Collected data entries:
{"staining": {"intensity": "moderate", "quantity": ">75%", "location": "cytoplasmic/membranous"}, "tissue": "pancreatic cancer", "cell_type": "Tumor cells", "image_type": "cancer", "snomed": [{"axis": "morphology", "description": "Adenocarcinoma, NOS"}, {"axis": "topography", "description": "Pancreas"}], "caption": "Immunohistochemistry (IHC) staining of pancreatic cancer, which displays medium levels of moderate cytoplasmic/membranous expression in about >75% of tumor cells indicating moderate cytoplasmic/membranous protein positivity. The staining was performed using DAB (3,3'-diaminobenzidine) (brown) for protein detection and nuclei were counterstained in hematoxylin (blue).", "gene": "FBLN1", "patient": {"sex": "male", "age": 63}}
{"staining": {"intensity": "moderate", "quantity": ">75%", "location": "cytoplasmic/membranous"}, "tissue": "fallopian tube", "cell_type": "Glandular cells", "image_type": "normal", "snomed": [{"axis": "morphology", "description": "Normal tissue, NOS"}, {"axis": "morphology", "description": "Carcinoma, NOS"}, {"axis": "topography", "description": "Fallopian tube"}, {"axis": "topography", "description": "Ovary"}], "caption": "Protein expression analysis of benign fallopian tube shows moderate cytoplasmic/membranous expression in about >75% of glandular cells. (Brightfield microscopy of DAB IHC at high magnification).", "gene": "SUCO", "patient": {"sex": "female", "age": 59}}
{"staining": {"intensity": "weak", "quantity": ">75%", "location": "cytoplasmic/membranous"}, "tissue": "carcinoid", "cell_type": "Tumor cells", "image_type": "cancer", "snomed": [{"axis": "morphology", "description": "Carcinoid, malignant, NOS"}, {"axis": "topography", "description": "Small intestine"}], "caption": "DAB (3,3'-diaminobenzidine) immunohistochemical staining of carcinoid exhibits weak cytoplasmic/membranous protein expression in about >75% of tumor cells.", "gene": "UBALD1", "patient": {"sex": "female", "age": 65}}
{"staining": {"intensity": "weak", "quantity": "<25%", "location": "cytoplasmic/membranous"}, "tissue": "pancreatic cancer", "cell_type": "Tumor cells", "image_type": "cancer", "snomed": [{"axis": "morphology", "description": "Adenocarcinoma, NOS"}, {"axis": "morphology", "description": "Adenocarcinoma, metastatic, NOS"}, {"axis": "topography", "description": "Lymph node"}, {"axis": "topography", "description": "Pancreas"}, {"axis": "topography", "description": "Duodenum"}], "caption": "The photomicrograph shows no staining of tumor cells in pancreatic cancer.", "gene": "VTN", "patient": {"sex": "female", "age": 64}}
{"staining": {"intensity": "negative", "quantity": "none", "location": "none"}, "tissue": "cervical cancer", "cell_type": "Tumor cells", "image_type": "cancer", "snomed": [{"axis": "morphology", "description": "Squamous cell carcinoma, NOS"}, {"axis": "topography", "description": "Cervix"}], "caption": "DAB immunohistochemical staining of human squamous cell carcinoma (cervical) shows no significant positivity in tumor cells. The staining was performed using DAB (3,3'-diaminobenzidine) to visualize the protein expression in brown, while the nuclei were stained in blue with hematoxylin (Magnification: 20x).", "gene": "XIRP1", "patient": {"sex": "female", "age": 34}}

#### Problem description:
Could you type out every entry again exactly as it stands?

#### Solution for this task:
{"staining": {"intensity": "moderate", "quantity": ">75%", "location": "cytoplasmic/membranous"}, "tissue": "pancreatic cancer", "cell_type": "Tumor cells", "image_type": "cancer", "snomed": [{"axis": "morphology", "description": "Adenocarcinoma, NOS"}, {"axis": "topography", "description": "Pancreas"}], "caption": "Immunohistochemistry (IHC) staining of pancreatic cancer, which displays medium levels of moderate cytoplasmic/membranous expression in about >75% of tumor cells indicating moderate cytoplasmic/membranous protein positivity. The staining was performed using DAB (3,3'-diaminobenzidine) (brown) for protein detection and nuclei were counterstained in hematoxylin (blue).", "gene": "FBLN1", "patient": {"sex": "male", "age": 63}}
{"staining": {"intensity": "moderate", "quantity": ">75%", "location": "cytoplasmic/membranous"}, "tissue": "fallopian tube", "cell_type": "Glandular cells", "image_type": "normal", "snomed": [{"axis": "morphology", "description": "Normal tissue, NOS"}, {"axis": "morphology", "description": "Carcinoma, NOS"}, {"axis": "topography", "description": "Fallopian tube"}, {"axis": "topography", "description": "Ovary"}], "caption": "Protein expression analysis of benign fallopian tube shows moderate cytoplasmic/membranous expression in about >75% of glandular cells. (Brightfield microscopy of DAB IHC at high magnification).", "gene": "SUCO", "patient": {"sex": "female", "age": 59}}
{"staining": {"intensity": "weak", "quantity": ">75%", "location": "cytoplasmic/membranous"}, "tissue": "carcinoid", "cell_type": "Tumor cells", "image_type": "cancer", "snomed": [{"axis": "morphology", "description": "Carcinoid, malignant, NOS"}, {"axis": "topography", "description": "Small intestine"}], "caption": "DAB (3,3'-diaminobenzidine) immunohistochemical staining of carcinoid exhibits weak cytoplasmic/membranous protein expression in about >75% of tumor cells.", "gene": "UBALD1", "patient": {"sex": "female", "age": 65}}
{"staining": {"intensity": "weak", "quantity": "<25%", "location": "cytoplasmic/membranous"}, "tissue": "pancreatic cancer", "cell_type": "Tumor cells", "image_type": "cancer", "snomed": [{"axis": "morphology", "description": "Adenocarcinoma, NOS"}, {"axis": "morphology", "description": "Adenocarcinoma, metastatic, NOS"}, {"axis": "topography", "description": "Lymph node"}, {"axis": "topography", "description": "Pancreas"}, {"axis": "topography", "description": "Duodenum"}], "caption": "The photomicrograph shows no staining of tumor cells in pancreatic cancer.", "gene": "VTN", "patient": {"sex": "female", "age": 64}}
{"staining": {"intensity": "negative", "quantity": "none", "location": "none"}, "tissue": "cervical cancer", "cell_type": "Tumor cells", "image_type": "cancer", "snomed": [{"axis": "morphology", "description": "Squamous cell carcinoma, NOS"}, {"axis": "topography", "description": "Cervix"}], "caption": "DAB immunohistochemical staining of human squamous cell carcinoma (cervical) shows no significant positivity in tumor cells. The staining was performed using DAB (3,3'-diaminobenzidine) to visualize the protein expression in brown, while the nuclei were stained in blue with hematoxylin (Magnification: 20x).", "gene": "XIRP1", "patient": {"sex": "female", "age": 34}}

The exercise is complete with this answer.